Ainda estamos aquém do texto que nossos constituintes nos deixaram
A Constituição cidadã completa vinte e cinco anos nessa semana.
E isso não é pouco, considerando que nunca tivemos uma Constituição como esta.
Apesar de todas as suas imperfeições, é notório de que as críticas a ela jamais chegaram a seus pés.
O ex-presidente José Sarney, por exemplo, dizia que a Constituição deixaria o país ingovernável. Mas sua incapacidade de governar jamais deve ser atribuída à Constituição, que perdura por várias outras gestões.
Os direitos que ela outorga tampouco foram excessivos. O desenho de um país historicamente voltado para a e elite é que atrapalha o reconhecimento de vários deles.
Com as dificuldades inerentes à criação, nascida no ventre de um Congresso que cumulou a função de Assembleia, a Carta conseguiu fazer o mais importante, a transição de um regime autoritário que a ditadura de mais de duas décadas nos legou para um amplo espaço democrático.
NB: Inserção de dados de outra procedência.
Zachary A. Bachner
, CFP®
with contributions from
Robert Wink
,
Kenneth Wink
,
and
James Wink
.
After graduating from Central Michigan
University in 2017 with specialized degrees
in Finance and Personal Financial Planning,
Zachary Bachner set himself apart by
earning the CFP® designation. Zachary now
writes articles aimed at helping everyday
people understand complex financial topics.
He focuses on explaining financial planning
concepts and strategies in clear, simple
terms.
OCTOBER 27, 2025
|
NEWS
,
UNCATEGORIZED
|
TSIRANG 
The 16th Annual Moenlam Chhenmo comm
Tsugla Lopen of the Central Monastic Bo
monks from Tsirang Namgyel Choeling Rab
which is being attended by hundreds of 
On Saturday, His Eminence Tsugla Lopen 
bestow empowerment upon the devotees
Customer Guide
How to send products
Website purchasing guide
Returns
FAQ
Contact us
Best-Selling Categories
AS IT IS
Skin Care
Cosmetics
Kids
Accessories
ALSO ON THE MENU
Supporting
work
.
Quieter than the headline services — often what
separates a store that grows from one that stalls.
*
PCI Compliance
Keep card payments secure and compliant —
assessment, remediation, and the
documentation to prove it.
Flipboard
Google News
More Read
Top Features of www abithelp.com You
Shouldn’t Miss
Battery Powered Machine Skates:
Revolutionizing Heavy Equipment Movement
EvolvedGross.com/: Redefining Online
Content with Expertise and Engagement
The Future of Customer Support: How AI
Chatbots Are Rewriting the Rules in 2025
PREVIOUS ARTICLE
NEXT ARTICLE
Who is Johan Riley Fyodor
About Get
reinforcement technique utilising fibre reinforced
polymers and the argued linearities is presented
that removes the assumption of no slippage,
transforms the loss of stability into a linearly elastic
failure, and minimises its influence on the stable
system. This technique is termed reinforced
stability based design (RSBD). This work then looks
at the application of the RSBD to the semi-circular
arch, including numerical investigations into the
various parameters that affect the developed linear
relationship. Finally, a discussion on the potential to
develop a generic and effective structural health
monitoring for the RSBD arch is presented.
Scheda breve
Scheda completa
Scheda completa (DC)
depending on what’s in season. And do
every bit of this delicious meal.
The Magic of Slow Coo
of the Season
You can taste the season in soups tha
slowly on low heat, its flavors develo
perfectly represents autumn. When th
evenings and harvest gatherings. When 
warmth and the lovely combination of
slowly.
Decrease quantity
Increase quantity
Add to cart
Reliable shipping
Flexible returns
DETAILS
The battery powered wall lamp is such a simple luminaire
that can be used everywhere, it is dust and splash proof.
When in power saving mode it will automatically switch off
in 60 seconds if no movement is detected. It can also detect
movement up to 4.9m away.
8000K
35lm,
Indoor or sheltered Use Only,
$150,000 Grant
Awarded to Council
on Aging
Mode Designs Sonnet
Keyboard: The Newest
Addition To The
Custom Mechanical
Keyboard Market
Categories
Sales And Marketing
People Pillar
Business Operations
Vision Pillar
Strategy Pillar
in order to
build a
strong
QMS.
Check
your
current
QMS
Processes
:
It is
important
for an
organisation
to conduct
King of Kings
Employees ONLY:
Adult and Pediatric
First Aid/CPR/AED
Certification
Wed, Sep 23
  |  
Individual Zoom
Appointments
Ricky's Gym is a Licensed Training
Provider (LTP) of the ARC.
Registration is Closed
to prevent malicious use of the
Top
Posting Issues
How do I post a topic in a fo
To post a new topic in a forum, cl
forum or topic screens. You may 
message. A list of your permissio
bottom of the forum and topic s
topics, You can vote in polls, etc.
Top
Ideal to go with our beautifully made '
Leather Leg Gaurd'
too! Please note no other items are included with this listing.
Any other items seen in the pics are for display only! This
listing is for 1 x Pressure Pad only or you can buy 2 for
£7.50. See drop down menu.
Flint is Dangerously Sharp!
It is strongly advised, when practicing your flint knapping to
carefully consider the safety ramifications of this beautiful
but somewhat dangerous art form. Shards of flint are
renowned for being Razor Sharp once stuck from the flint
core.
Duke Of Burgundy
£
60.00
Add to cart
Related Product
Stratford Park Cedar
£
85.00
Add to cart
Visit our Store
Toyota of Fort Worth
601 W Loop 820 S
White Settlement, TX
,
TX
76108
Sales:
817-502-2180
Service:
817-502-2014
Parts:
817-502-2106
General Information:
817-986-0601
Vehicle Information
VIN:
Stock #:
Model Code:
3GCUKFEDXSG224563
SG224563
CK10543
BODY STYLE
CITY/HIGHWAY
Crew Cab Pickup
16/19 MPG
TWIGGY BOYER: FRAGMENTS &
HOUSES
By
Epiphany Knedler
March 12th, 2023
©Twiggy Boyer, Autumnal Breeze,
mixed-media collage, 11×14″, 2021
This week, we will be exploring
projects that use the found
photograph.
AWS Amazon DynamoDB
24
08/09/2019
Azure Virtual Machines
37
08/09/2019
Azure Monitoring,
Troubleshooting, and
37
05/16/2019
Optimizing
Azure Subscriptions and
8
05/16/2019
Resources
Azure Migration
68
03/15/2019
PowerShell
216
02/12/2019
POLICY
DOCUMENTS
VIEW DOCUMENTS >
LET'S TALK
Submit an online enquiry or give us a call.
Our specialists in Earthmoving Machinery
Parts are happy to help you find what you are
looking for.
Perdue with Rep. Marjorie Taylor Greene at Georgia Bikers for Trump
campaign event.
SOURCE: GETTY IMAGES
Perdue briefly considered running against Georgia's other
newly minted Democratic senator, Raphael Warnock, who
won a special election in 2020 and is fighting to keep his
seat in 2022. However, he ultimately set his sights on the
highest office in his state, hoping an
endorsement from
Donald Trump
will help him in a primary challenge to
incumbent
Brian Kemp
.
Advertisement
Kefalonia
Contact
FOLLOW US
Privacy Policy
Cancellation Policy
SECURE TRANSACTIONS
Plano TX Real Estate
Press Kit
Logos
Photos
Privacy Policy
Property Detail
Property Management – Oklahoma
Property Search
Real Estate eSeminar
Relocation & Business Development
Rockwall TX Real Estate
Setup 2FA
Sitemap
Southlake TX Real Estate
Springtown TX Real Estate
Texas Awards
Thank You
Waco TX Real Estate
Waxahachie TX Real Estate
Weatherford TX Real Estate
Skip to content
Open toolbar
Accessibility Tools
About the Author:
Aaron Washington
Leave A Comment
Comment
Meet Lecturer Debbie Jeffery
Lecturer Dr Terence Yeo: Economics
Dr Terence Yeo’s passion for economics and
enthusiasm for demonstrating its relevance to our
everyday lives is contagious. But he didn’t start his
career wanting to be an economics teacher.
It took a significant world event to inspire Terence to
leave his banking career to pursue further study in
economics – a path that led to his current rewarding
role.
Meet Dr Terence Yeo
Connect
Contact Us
Com ela, retornamos às eleições, com as quais pudemos superar, inclusive, um período de impeachment sem maiores turbulências.
Seu maior legado, todavia, está no apreço e na amplitude dada aos direitos fundamentais, que ainda palmilhamos para entender e, principalmente, aplicar.
É de se reconhecer, todavia, que estes direitos só foram salvos pela precaução das cláusulas pétreas, sem as quais, a oscilação de humor das políticas e a pressão constante da mídia pela repressão desmesurada, certamente já os teriam eliminado.
A premissa da dignidade humana permite que o direito se reconstrua em outros parâmetros que não os da autoridade e propriedade a que sempre estivemos acostumados.
A força da igualdade e a exigência da solidariedade abrem portas para que o direito se reencontre com a justiça –base dos princípios que afastam o arbítrio e a prevalência do egoísmo.
A lógica do direito penal como limite a um poder punitivo exacerbado e o processo como garantia foram conquistas irrenunciáveis, ainda que seus princípios custem a ser absorvidos no cotidiano de um sistema penal cuja seletividade mantém-se como marca.
Mas vinte e cinco anos e várias PECs depois, é certo que ainda estamos aquém do texto que os constituintes nos deixaram.
O estado laico, cujo histórico a antecede, permanece como uma promessa não cumprida, diante de um volume intenso de influência religiosa na política.
O poder popular não passa de uma miragem –plebiscitos, referendos, iniciativas cidadãs continuam sufocados pela representação parlamentar que privilegia grupos econômicos em detrimento dos mais vulneráveis.
A moralidade administrativa tateia como o caminho de uma proclamação tardia da República.
A partir dos anos 90, projetos neoliberais buscaram mudar a essência de um Estado desenhado tanto para o social, quanto para o democrático. Abriram-se espaços de privatizações que alargaram o mercado para empresas internacionais afogadas em suas próprias depressões.
Mas, enfim, puderam nos mostrar que os eventuais equívocos da Constituição causaram menos problemas dos que as reformas que supostamente tentaram consertá-los.
As emendas tem, em geral, saído pior que o soneto.
Ainda temos esqueletos no armário, com as memórias impunes da ditadura e campos mal cobertos pela democracia, nas comunicações e na própria justiça, que permanece oligárquica.
A manutenção de uma polícia militarizada que é em si um paradoxo além de um verdadeiro desastre no contato com as manifestações democráticas.
E uma práxis política que mantém governo atrás de governo refém de alianças e acordos fisiológicos.
Vítima de várias tentativas de desconstrução, a Constituição de 88 é, sobretudo, uma sobrevivente.
Muitas armadilhas ainda vão ser colocadas à sua frente, por mercadores de esperanças e populistas de ocasião. Que outro quarto de século de permanência de democracia e estabilidade política esteja pronto para recebê-la.